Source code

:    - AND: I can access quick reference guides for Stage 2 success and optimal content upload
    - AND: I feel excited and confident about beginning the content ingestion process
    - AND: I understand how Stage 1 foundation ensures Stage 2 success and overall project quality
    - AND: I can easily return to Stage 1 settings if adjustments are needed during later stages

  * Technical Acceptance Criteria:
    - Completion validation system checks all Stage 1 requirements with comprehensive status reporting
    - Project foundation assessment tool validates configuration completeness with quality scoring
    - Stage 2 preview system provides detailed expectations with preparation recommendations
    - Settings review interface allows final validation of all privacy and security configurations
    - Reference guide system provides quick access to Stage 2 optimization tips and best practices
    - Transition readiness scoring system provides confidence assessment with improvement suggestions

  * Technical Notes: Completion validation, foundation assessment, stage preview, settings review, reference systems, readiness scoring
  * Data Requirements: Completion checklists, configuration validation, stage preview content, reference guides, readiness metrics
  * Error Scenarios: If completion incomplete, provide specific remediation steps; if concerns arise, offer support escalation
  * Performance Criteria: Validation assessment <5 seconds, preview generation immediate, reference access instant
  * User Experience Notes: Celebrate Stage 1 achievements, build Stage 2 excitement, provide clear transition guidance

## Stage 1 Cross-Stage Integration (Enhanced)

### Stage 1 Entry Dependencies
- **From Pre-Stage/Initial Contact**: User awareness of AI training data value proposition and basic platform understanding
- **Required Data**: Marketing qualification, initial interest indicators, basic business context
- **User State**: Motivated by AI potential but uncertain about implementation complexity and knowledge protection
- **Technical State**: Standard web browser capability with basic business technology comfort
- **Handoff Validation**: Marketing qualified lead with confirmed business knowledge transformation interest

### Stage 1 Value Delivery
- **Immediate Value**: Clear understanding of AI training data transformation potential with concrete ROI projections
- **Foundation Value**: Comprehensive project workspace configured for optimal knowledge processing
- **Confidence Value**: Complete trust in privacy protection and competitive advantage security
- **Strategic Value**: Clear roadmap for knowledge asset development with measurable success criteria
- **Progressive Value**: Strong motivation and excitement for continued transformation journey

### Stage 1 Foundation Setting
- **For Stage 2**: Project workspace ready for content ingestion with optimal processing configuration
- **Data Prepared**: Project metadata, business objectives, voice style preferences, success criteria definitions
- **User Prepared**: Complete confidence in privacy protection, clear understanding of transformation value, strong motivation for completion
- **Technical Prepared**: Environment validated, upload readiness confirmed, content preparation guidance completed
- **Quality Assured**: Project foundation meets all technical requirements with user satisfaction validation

_ _ _ _

> [What is needed]
Reproduce each of the records word for word.

> [Task response]
Source code

:    - AND: I can access quick reference guides for Stage 2 success and optimal content upload
    - AND: I feel excited and confident about beginning the content ingestion process
    - AND: I understand how Stage 1 foundation ensures Stage 2 success and overall project quality
    - AND: I can easily return to Stage 1 settings if adjustments are needed during later stages

  * Technical Acceptance Criteria:
    - Completion validation system checks all Stage 1 requirements with comprehensive status reporting
    - Project foundation assessment tool validates configuration completeness with quality scoring
    - Stage 2 preview system provides detailed expectations with preparation recommendations
    - Settings review interface allows final validation of all privacy and security configurations
    - Reference guide system provides quick access to Stage 2 optimization tips and best practices
    - Transition readiness scoring system provides confidence assessment with improvement suggestions

  * Technical Notes: Completion validation, foundation assessment, stage preview, settings review, reference systems, readiness scoring
  * Data Requirements: Completion checklists, configuration validation, stage preview content, reference guides, readiness metrics
  * Error Scenarios: If completion incomplete, provide specific remediation steps; if concerns arise, offer support escalation
  * Performance Criteria: Validation assessment <5 seconds, preview generation immediate, reference access instant
  * User Experience Notes: Celebrate Stage 1 achievements, build Stage 2 excitement, provide clear transition guidance

## Stage 1 Cross-Stage Integration (Enhanced)

### Stage 1 Entry Dependencies
- **From Pre-Stage/Initial Contact**: User awareness of AI training data value proposition and basic platform understanding
- **Required Data**: Marketing qualification, initial interest indicators, basic business context
- **User State**: Motivated by AI potential but uncertain about implementation complexity and knowledge protection
- **Technical State**: Standard web browser capability with basic business technology comfort
- **Handoff Validation**: Marketing qualified lead with confirmed business knowledge transformation interest

### Stage 1 Value Delivery
- **Immediate Value**: Clear understanding of AI training data transformation potential with concrete ROI projections
- **Foundation Value**: Comprehensive project workspace configured for optimal knowledge processing
- **Confidence Value**: Complete trust in privacy protection and competitive advantage security
- **Strategic Value**: Clear roadmap for knowledge asset development with measurable success criteria
- **Progressive Value**: Strong motivation and excitement for continued transformation journey

### Stage 1 Foundation Setting
- **For Stage 2**: Project workspace ready for content ingestion with optimal processing configuration
- **Data Prepared**: Project metadata, business objectives, voice style preferences, success criteria definitions
- **User Prepared**: Complete confidence in privacy protection, clear understanding of transformation value, strong motivation for completion
- **Technical Prepared**: Environment validated, upload readiness confirmed, content preparation guidance completed
- **Quality Assured**: Project foundation meets all technical requirements with user satisfaction validation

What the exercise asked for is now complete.